◆ HOW TO COMPLETE THIS TASK ◆
Using the entries below, quote exactly the span of lines that begins with the line containing "sıradan protesto." and ends with the final line.

◆ DATA FOR ANALYSIS ◆
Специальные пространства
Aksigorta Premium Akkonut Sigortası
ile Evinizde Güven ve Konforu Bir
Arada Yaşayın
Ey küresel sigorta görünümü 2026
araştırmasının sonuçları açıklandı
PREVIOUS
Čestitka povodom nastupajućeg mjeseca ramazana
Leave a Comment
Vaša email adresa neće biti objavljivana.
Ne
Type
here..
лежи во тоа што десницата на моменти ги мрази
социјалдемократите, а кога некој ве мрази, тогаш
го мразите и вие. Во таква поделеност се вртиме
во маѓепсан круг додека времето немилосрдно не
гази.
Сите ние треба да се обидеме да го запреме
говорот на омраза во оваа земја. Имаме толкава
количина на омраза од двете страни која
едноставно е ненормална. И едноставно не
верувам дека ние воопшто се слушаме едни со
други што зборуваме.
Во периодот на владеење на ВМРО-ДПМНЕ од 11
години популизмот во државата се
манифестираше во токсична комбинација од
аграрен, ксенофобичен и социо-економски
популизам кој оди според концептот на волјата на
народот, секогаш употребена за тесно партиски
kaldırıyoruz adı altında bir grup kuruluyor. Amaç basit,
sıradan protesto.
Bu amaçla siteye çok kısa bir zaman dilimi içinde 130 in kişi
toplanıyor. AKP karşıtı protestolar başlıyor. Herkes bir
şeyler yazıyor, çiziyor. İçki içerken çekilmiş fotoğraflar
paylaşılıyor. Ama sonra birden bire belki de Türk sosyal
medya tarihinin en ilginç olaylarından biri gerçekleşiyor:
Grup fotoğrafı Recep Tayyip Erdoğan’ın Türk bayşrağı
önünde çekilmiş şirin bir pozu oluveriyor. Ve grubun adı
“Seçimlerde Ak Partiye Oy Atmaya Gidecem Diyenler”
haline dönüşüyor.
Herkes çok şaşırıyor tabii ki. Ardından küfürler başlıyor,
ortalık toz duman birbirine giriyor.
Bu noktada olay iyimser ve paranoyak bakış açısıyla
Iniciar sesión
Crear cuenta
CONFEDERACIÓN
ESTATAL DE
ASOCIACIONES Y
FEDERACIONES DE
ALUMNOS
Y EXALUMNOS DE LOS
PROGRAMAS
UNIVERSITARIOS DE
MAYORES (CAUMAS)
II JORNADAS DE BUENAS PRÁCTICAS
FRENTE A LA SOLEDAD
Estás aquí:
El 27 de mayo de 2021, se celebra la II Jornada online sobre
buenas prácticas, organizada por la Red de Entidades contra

◆ RESULT ◆
sıradan protesto.
Bu amaçla siteye çok kısa bir zaman dilimi içinde 130 in kişi
toplanıyor. AKP karşıtı protestolar başlıyor. Herkes bir
şeyler yazıyor, çiziyor. İçki içerken çekilmiş fotoğraflar
paylaşılıyor. Ama sonra birden bire belki de Türk sosyal
medya tarihinin en ilginç olaylarından biri gerçekleşiyor:
Grup fotoğrafı Recep Tayyip Erdoğan’ın Türk bayşrağı
önünde çekilmiş şirin bir pozu oluveriyor. Ve grubun adı
“Seçimlerde Ak Partiye Oy Atmaya Gidecem Diyenler”
haline dönüşüyor.
Herkes çok şaşırıyor tabii ki. Ardından küfürler başlıyor,
ortalık toz duman birbirine giriyor.
Bu noktada olay iyimser ve paranoyak bakış açısıyla
Iniciar sesión
Crear cuenta
CONFEDERACIÓN
ESTATAL DE
ASOCIACIONES Y
FEDERACIONES DE
ALUMNOS
Y EXALUMNOS DE LOS
PROGRAMAS
UNIVERSITARIOS DE
MAYORES (CAUMAS)
II JORNADAS DE BUENAS PRÁCTICAS
FRENTE A LA SOLEDAD
Estás aquí:
El 27 de mayo de 2021, se celebra la II Jornada online sobre
buenas prácticas, organizada por la Red de Entidades contra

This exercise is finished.